Teslaはシステムの脆弱性を真っ向から否定
これに対して、Teslaは同社のブログ内で声明を発表し、一部の車両が予想外に加速したという主張を「まったくの誤り」として否定しました。
https://www.tesla.com/jp/blog/no-unintended-acceleration-tesla-vehicles?redirect=no
(Tesla公式ブログ 2020年1月20日)
声明によると、この問題はよくあるもので、誤ってアクセルを踏んでしまうのが原因だとしています。この主張は車両から得たデータによって裏付けられており、搭載されたセンサーがこの種の事故を防ぐためにどのように機能するかについて、説明しています。場合によっては、誤ってアクセルを踏んでしまうというミスを防ぐことさえできるようです。
同社の調査では、車両データが入手可能なすべてのケースにおいて、「車は設計通りに動いた。簡単に言えば、Teslaはドライバーが指示した場合のみ加速する。」としています。また、Model S/X/3の加速度センサーに2つの独立したセンサーを取り付け、何らかのエラーが発生すると、システムがモーターのトルクを遮断すると説明しています。
運転支援システム「オートパイロット」についても、ドライバーの誤操作を検知・判断し、事故を防ぐのに役立っているとしています。また、ブレーキペダルを踏むと、たとえアクセルを同時に踏んでいたしてもトルクが低減され、車は停止すると付け加えています。あくまでシステム上の欠陥を認めない構えです。
さらに、「この申し立ては完全に虚偽であり、空売り投資家によって行われたものだ。」との主張も見られます。Teslaの株は、2019年12月末時点で、同年6月比で120%あまり上昇しています。株価の急騰は空売り投資家たちに痛手を与え、「失望の冬」とまで言われています。それを踏まえてか、株価を操作するためのデマだ、というのです。

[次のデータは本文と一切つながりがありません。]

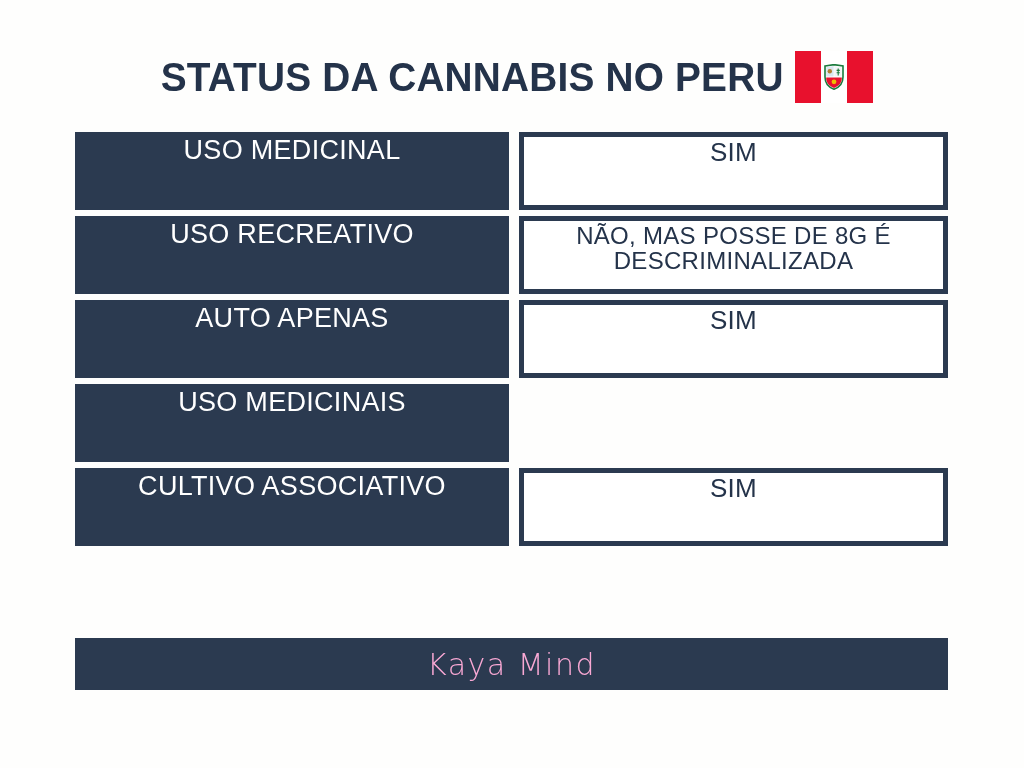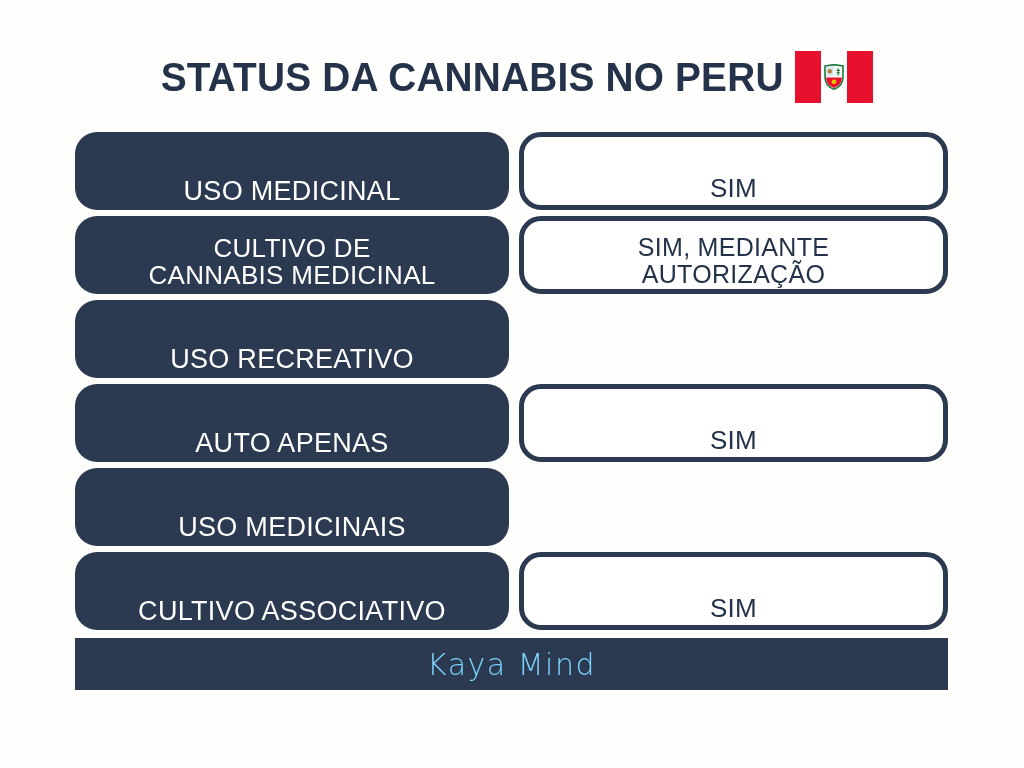--- a/index.html
+++ b/index.html
@@ -84,10 +84,9 @@
   .cell {
     box-sizing: border-box;
     display: flex;
-    align-items: flex-end;
+    align-items: flex-start;
     justify-content: center;
     text-align: center;
-    border-radius: 22px;
   }
   .cell-label {
     width: 434px;

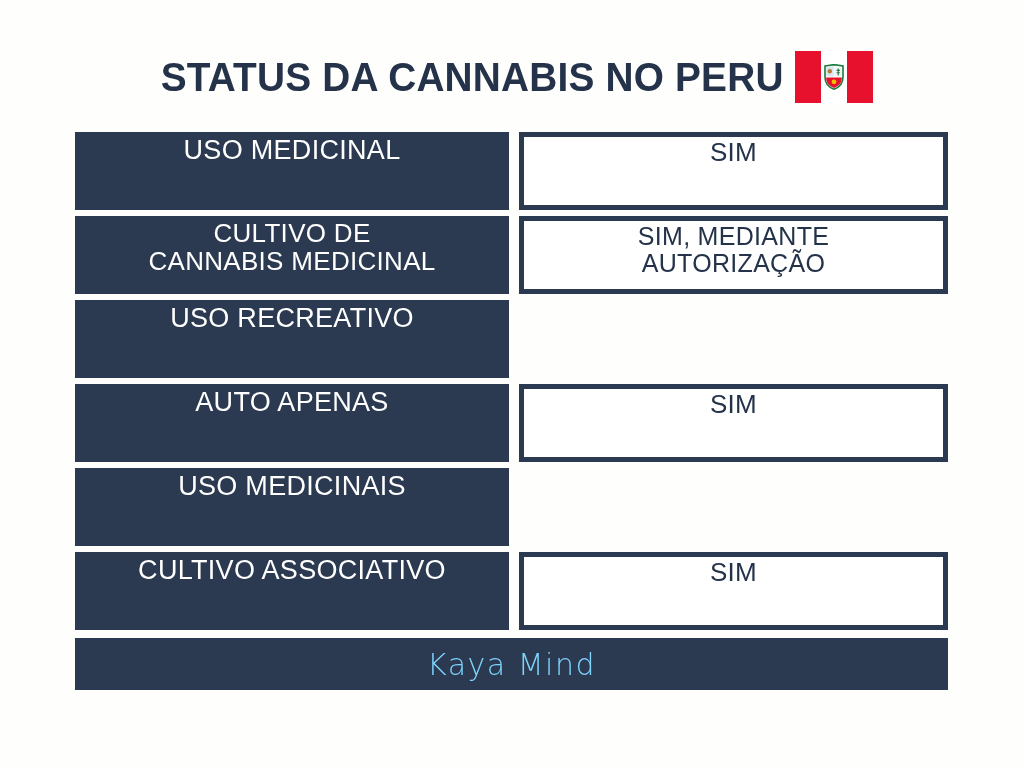--- a/index.html
+++ b/index.html
@@ -173,16 +173,6 @@
       </div>
     </div>
 
-    <div class="row two-line" data-row="1">
-      <div class="cell cell-label">
-        <span class="cell-text">CULTIVO DE
-CANNABIS MEDICINAL</span>
-      </div>
-      <div class="cell cell-value">
-        <span class="cell-text">SIM, MEDIANTE
-AUTORIZAÇÃO</span>
-      </div>
-    </div>
 
     <div class="row" data-row="2">
       <div class="cell cell-label">

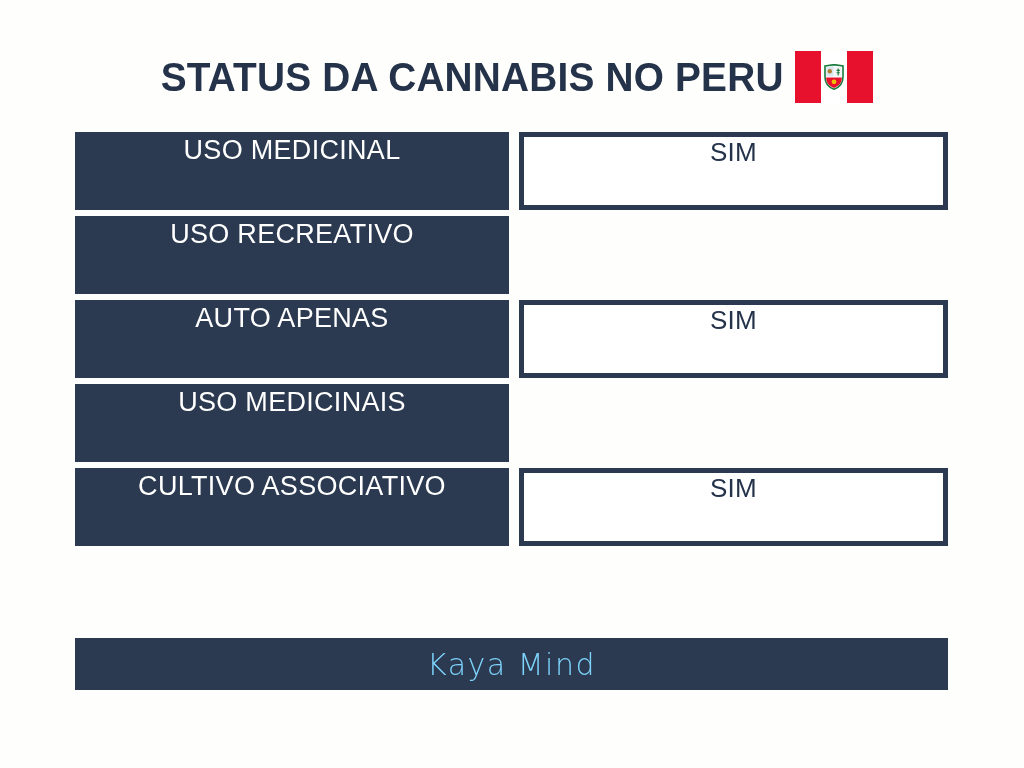--- a/index.html
+++ b/index.html
@@ -178,6 +178,10 @@
       <div class="cell cell-label">
         <span class="cell-text">USO RECREATIVO</span>
       </div>
+      <div class="cell cell-value">
+        <span class="cell-text">NÃO, MAS POSSE DE 8G É
+DESCRIMINALIZADA</span>
+      </div>
     </div>
 
     <div class="row" data-row="3">

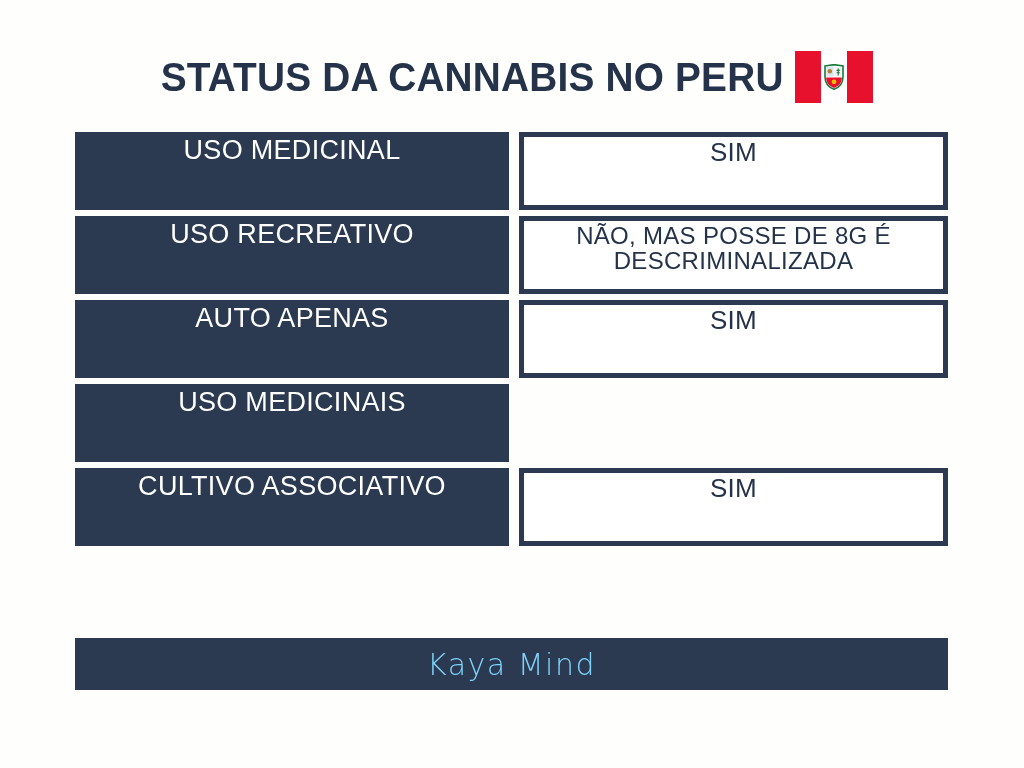--- a/index.html
+++ b/index.html
@@ -135,7 +135,7 @@
     font-family: "DejaVu Sans", sans-serif;
     font-weight: 300;
     font-size: 30px;
-    color: #7dd3fc;
+    color: #f9a8d4;
     letter-spacing: 1.5px;
   }
 </style>

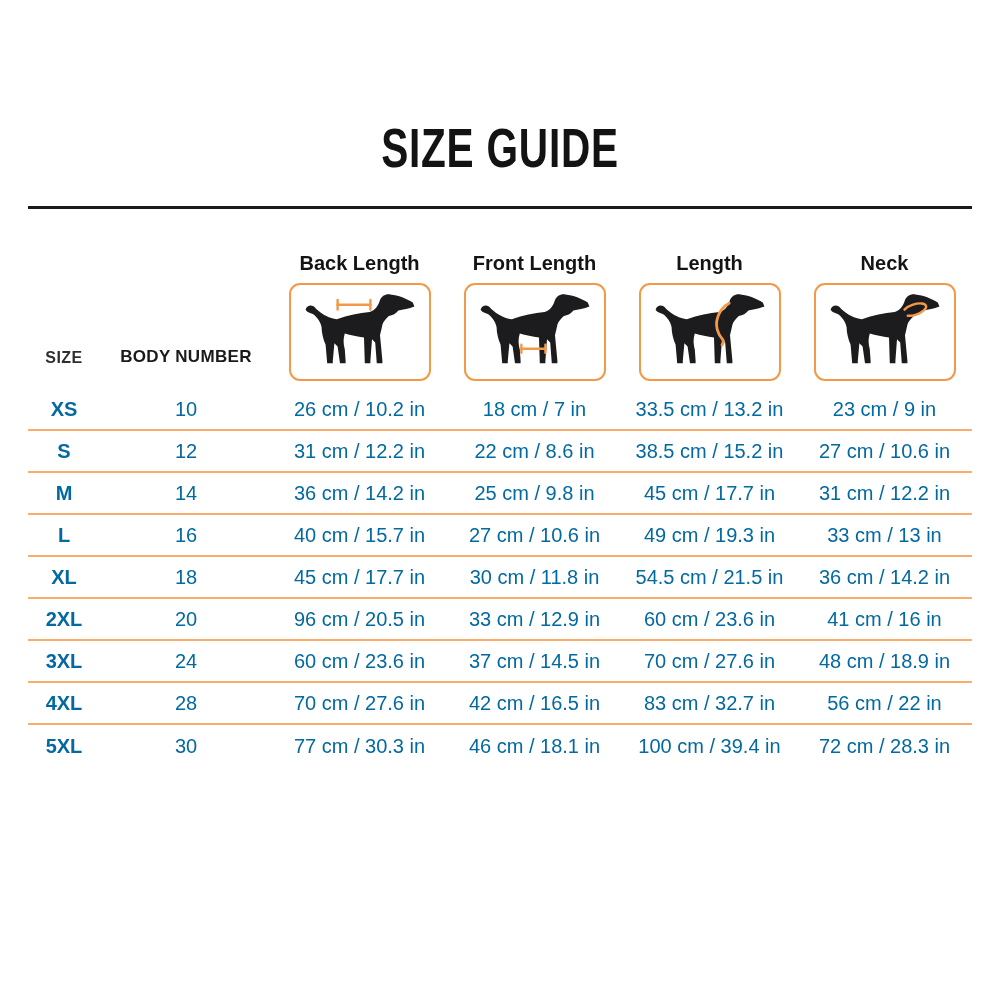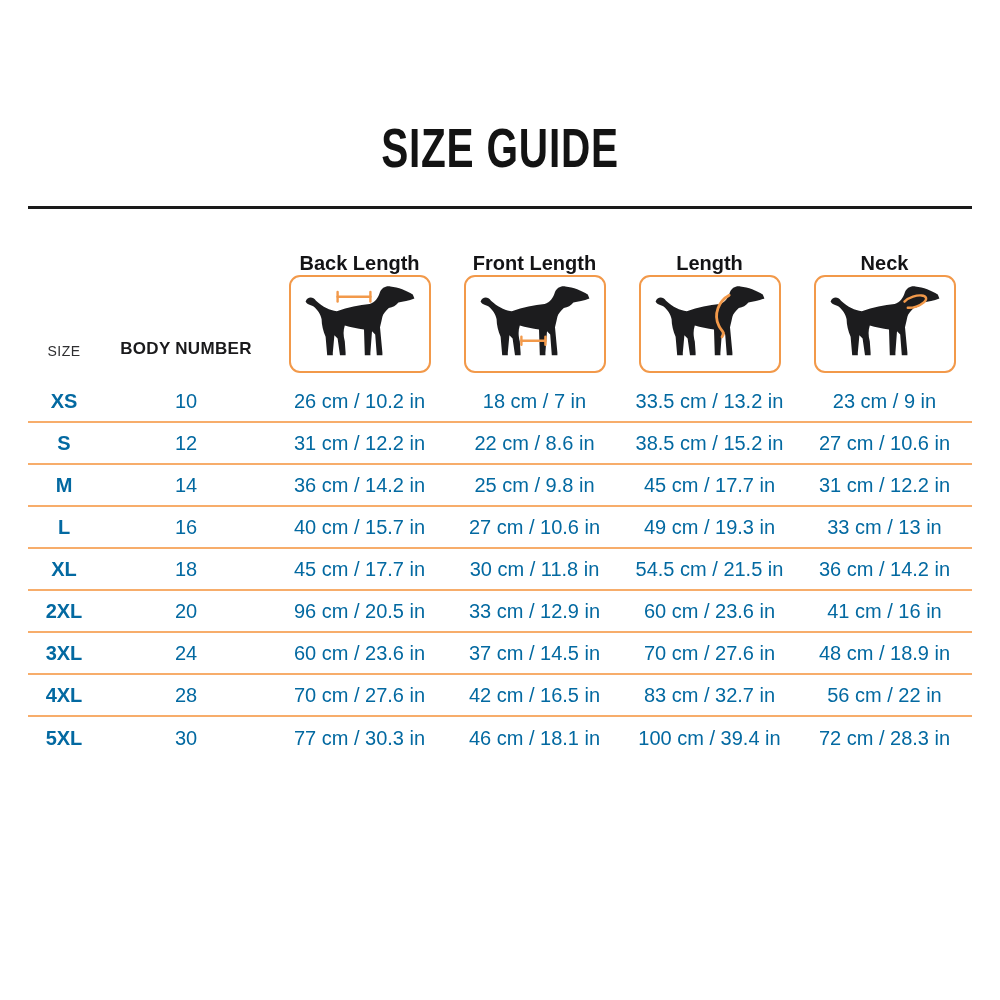--- a/index.html
+++ b/index.html
@@ -42,7 +42,7 @@
     padding-bottom:14px;
   }
   .measure-head{display:flex;flex-direction:column;align-items:center;justify-content:flex-end;}
-  .m-label{font-size:20px;font-weight:700;color:#141416;}
+  .m-label{font-size:20px;font-weight:700;color:#141416;margin-bottom:8px;}
   .dog-box{
     width:142px;height:98px;
     border:2.5px solid var(--accent);border-radius:11px;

実際のところ、Tesla側に過失があるのかどうかは不明ですが、少なくとも運転支援技術はどのメーカーも未完成であり、ドライバーは車の性能を過信してはいけません。NHTSAに寄せられた苦情には、ドライバーの過失ともとれそうな事故も見られます。当局に苦情を伝えやすい環境も、少なからず影響しているはずです。
完璧な自動運転を実現するには、車の性能だけでなく、社会インフラまで整える必要があります。重要なのは、車が事故を起こしたとき、誰が責任を負うのか、という点です。今回のような論争は今後も繰り返されるでしょうが、責任の所在については注目すべきでしょう。
ドライバーのいない自動運転車が街中を走り回る光景は、まだまだ見られそうにありませんね。